Description of the task: From the forum post about road bike pedals, pull out the passage word for word, starting at the words "## antonypo (16" and stopping after "palinurus (16 Sep 2012)".

Look Delta on my road bikes. Been using them years, add that to a five year old pair of Spesh Pro Carbon shoes. Both pedals were top end in their time, campag record carbon looks and a set of Look Carbo Pros.


----------



## jann71 (16 Sep 2012)

I had shimano spd sl and hated them. Have used Spds on other bikes for years.
As the road shoes were £90, I have now changed to look keo easy and love them.


----------



## antonypo (16 Sep 2012)

Sorry to be so naive but what are SPD'S Are they clips? I dont want to be tied to the pedals. I think its dangerous on traffic ridden roads. If you fall off you can hurt yourself if you dont get out of them in time.


----------



## palinurus (16 Sep 2012)

antonypo said:


> Sorry to be so naive but what are SPD'S Are they clips? I dont want to be tied to the pedals. I think its dangerous on traffic ridden roads. If you fall off you can hurt yourself if you dont get out of them in time.

Source data:
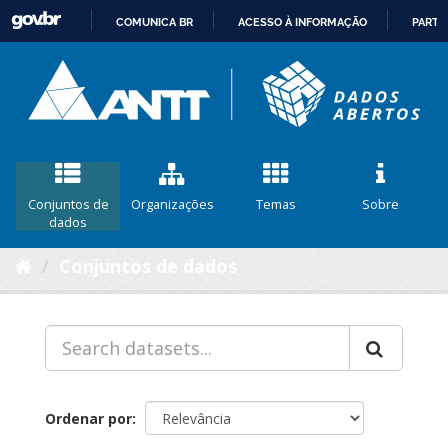
COMUNICA BR
ACESSO À INFORMAÇÃO
PARTI
IR
PARA
O
CONTEÚDO
Conjuntos de
Organizações
Temas
Sobre
dados
Conjuntos de dados
Ordenar por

Your response:
## antonypo (16 Sep 2012)

Sorry to be so naive but what are SPD'S Are they clips? I dont want to be tied to the pedals. I think its dangerous on traffic ridden roads. If you fall off you can hurt yourself if you dont get out of them in time.


----------



## palinurus (16 Sep 2012)